Fresh locally grown fruits and vegetables and other artisanal products are turning up on Canadian campuses as students embrace the trend of shopping at farmers markets. McMaster University in Hamilton has just launched a market, the result of student Mary Koziol’s passion for local food. It runs every Thursday in the centre of the campus.
“It’s a completely not-for-profit venture,” says the 22-year-old president of the university’s student union. “But it’s a start in terms of offering healthy and local options to those who study (at), work (at) and visit the McMaster campus.”
At Brock University in St. Catharines, Ont., about a dozen local vendors bearing fruits, vegetables, cured meats, fresh lamb, cheeses, freshly baked bread and maple syrup descend on the campus every Friday. “We do it outdoors and have a barbecue going as well as live entertainment,” says university spokesman Iain Glass, adding, “It is the social event of the week, a wonderful break for students and others as well.”
Although the McMaster market is run by students, Koziol says the farmers who supply the produce “are invited to come and share their invaluable knowledge with us.” So far they have managed to source three area growers of fresh produce as a beginning, she says.
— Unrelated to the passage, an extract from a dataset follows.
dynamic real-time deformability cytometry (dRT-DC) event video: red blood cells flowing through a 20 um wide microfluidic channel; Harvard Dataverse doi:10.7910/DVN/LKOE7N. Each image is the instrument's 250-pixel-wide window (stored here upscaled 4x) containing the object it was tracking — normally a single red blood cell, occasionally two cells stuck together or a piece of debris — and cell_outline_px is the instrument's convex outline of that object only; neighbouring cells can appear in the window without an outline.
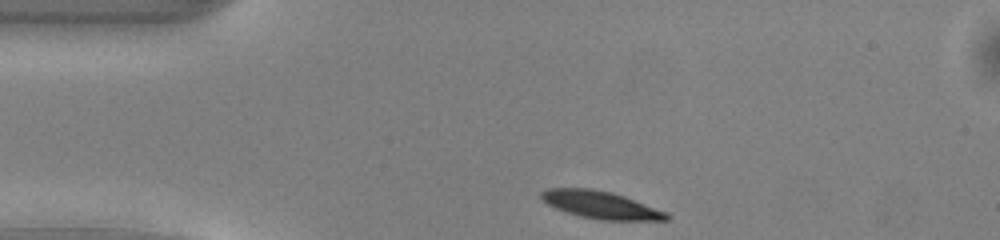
{"species": "common noctule bat (a hibernating species)", "species_latin": "Nyctalus noctula", "temperature_condition": "warm", "stored_images_in_passage": 41, "camera_frame_rate_fps": 3000, "um_per_image_px": 0.085, "animal": {"sex": "male", "body_mass_g": 13.0, "forearm_length_mm": 53.1}, "frame": {"image": 1, "passage_image": 1, "time_ms": 0.0, "image_size_px": [1000, 240], "cell_outline_px": [[672, 216], [668, 220], [600, 220], [580, 216], [556, 208], [548, 204], [540, 196], [540, 192], [548, 188], [592, 188], [612, 192], [624, 196], [668, 212]], "centroid_in_image_um": [51.1, 17.41], "position_along_channel_um": 33.9, "area_um2": 20.06}}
Robert Chorney, executive director of Famers’ Markets Ontario and chairman of Farmers’ Markets Canada, says the campus markets are so far relatively unknown by his organization. “We have had inquiries from a few universities, but I know very little about what is going on with them,” he says. “We would be glad to help them in any way we can because it is so positive to see the students keen on local, fresh, nutritional food.”
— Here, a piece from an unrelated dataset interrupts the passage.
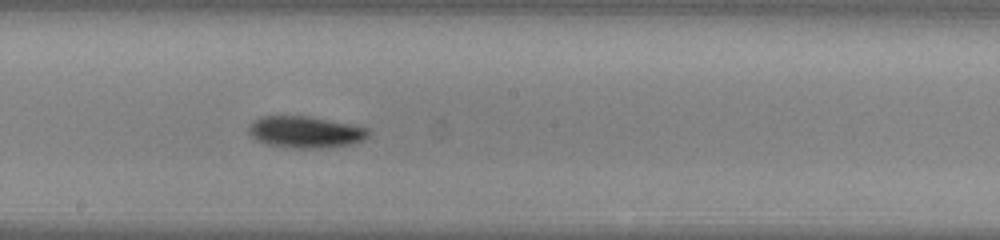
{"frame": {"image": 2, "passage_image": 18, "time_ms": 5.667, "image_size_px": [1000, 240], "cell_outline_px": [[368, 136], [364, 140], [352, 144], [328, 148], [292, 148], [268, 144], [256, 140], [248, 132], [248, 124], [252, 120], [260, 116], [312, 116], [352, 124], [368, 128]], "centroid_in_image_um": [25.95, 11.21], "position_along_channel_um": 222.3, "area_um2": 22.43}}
Dalhousie University in Halifax doesn’t have a farmers market, but it has put in community gardens so students can grow fruits and vegetables for their own consumption, says university spokesman Charles Crosby.
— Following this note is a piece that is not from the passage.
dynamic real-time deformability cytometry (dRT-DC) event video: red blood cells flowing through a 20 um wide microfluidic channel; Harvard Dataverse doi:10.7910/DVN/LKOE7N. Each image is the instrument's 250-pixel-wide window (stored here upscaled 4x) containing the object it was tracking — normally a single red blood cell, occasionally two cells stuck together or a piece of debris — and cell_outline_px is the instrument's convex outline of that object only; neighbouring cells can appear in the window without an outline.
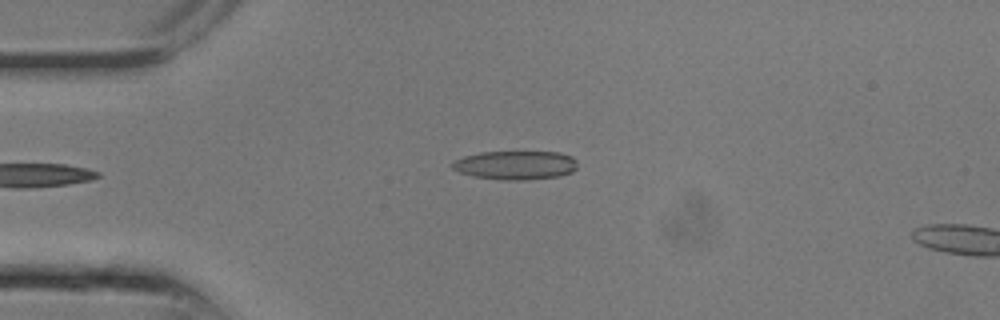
{"species": "common noctule bat (a hibernating species)", "species_latin": "Nyctalus noctula", "temperature_condition": "room temperature", "stored_images_in_passage": 8, "camera_frame_rate_fps": 3000, "um_per_image_px": 0.085, "animal": {"sex": "male", "body_mass_g": 13.3}, "frame": {"image": 1, "passage_image": 8, "time_ms": 2.333, "image_size_px": [1000, 320], "cell_outline_px": [[576, 168], [572, 172], [560, 176], [524, 180], [504, 180], [472, 176], [460, 172], [452, 168], [452, 164], [456, 160], [464, 156], [480, 152], [560, 152], [572, 156], [576, 160]], "centroid_in_image_um": [43.84, 14.04], "position_along_channel_um": 41.2, "area_um2": 20.98}}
One of the most ambitious projects of all is the farm at the University of British Columbia in Vancouver. Its market has become so successful that it runs twice a week, Wednesday and Saturday. “This is a pretty unique connection,” says Mark Bomford, director for Sustainable Food Systems at the farm. “Most farmers markets rely on produce grown somewhere else, but the food for our market is grown right in our fields.”
The farm and its market have been operating for 10 years, he says, and has always been student-run from the cultivation of fruits and vegetables to the managing of the market. “Revenue from the market is the main source for all the different teaching and research programs that are happening on the farm,”says Bomford.
The University of Waterloo’s market is located in the Student Life Centre and is operated by student volunteers, says media spokesman John Morris. Students teamed up with the university’s Food Services division and produce is sourced from the Mennonite-run Elmira Produce Auction Co-operative.